The Intermediate Value Theorem (IVT) is a fundamental concept in calculus, which guarantees the existence of at least one value within an interval, assuming certain conditions are met. This theorem states that if a function \( f(x) \) is continuous on a closed interval \([a, b]\), and if \( f(a) \) and \( f(b) \) are of opposite signs, then there is at least one number \( c \) in the interval \((a, b)\) such that \( f(c) = 0 \).

Why does this matter? The IVT assures us that for any continuous function, if the function has different signs at the ends of an interval, then it must cross the x-axis at some point within that interval. In practical terms, if you have a curve where one end is above the x-axis and the other end is below, the curve must "touch" or "cross" the x-axis at least once. This can help in finding the roots of complicated functions by narrowing down the interval where they exist.

For the exercise given, even though Rolle's Theorem couldn't be applied, the Intermediate Value Theorem confirmed the presence of at least one root in the interval \((1, 3)\) because the function changes its sign from negative to positive across this interval.

Continuity of a function is one of the vital aspects of calculus, especially when applying theorems like the Intermediate Value Theorem or Rolle's Theorem.
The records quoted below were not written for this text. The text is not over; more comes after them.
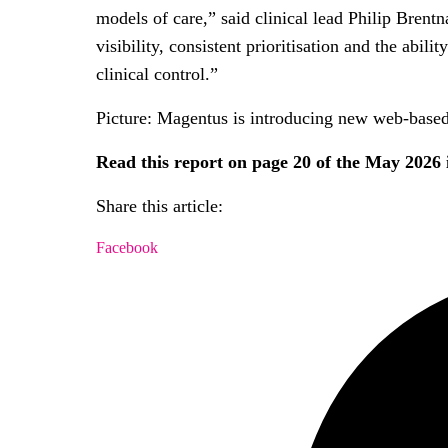
models of care,” said clinical lead Philip Brent
visibility, consistent prioritisation and the abi
clinical control.”
Picture: Magentus is introducing new web-based
Read this report on page 20 of the May 2026
Share this article:
Facebook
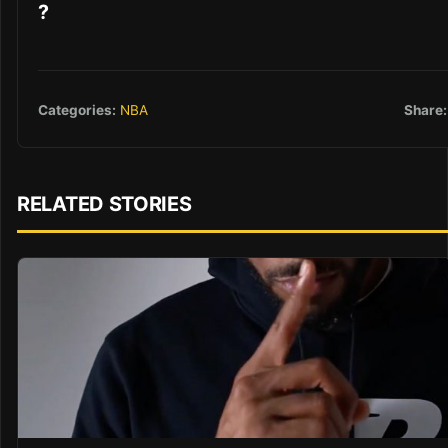
?
Share:
Categories:
NBA
RELATED STORIES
A function is said to be continuous over an interval if there are no breaks, jumps, or holes in its graph within that interval. Mathematically, a function \( f(x) \) is continuous at a point \( c \) if the following three conditions are satisfied:

• The function \( f(x) \) is defined at \( c \).
• The limit of \( f(x) \) as \( x \) approaches \( c \) exists.
• \( \lim_{x \to c} f(x) = f(c) \)

In the exercise's context, the function \( f(x) = x \log x + x - 3 \) is found to be continuous in the open interval \((1, 3)\). The reason is that it is composed of functions that are known to be continuous over that interval, specifically a logarithmic component (which is continuous where its argument is positive) and polynomial terms, which are continuous everywhere. This continuity is crucial to applying other principles like the Intermediate Value Theorem.

In simpler terms, continuity in this exercise means we can safely assume no sudden surprises in the function's behavior, allowing us to apply mathematical theorems with confidence.

Differentiability is a concept closely related to continuity but is a bit more specific. A function is differentiable at a point if it has a derivative at that point, meaning we can determine the rate at which the function is changing. For a function \( f(x) \) to be differentiable at a point \( c \), it must meet the following condition:

• The derivative \( f'(c) \) exists, which means that we can actually compute its value.

Differentiability implies continuity. However, the reverse isn't always true—meaning a function can be continuous without being differentiable at a point (think of a sharp corner or cusp).

In this exercise, the function \( f(x) \) is described as differentiable within the open interval \((1, 3)\). The presence of polynomial terms and the logarithmic function within these boundaries suggests it behaves smoothly enough to be differentiable across the interval. This property, while important for Rolle's Theorem, is still essential for analyzing how functions behave and finding critical points where the slope, or derivative, equals zero (which was our step towards Rolle’s Theorem before we used the Intermediate Value Theorem for root existence).

Understanding differentiability helps in providing insights into the function's smoothness and the behavior of its graph, especially when determining points where the function's slope changes or is flat.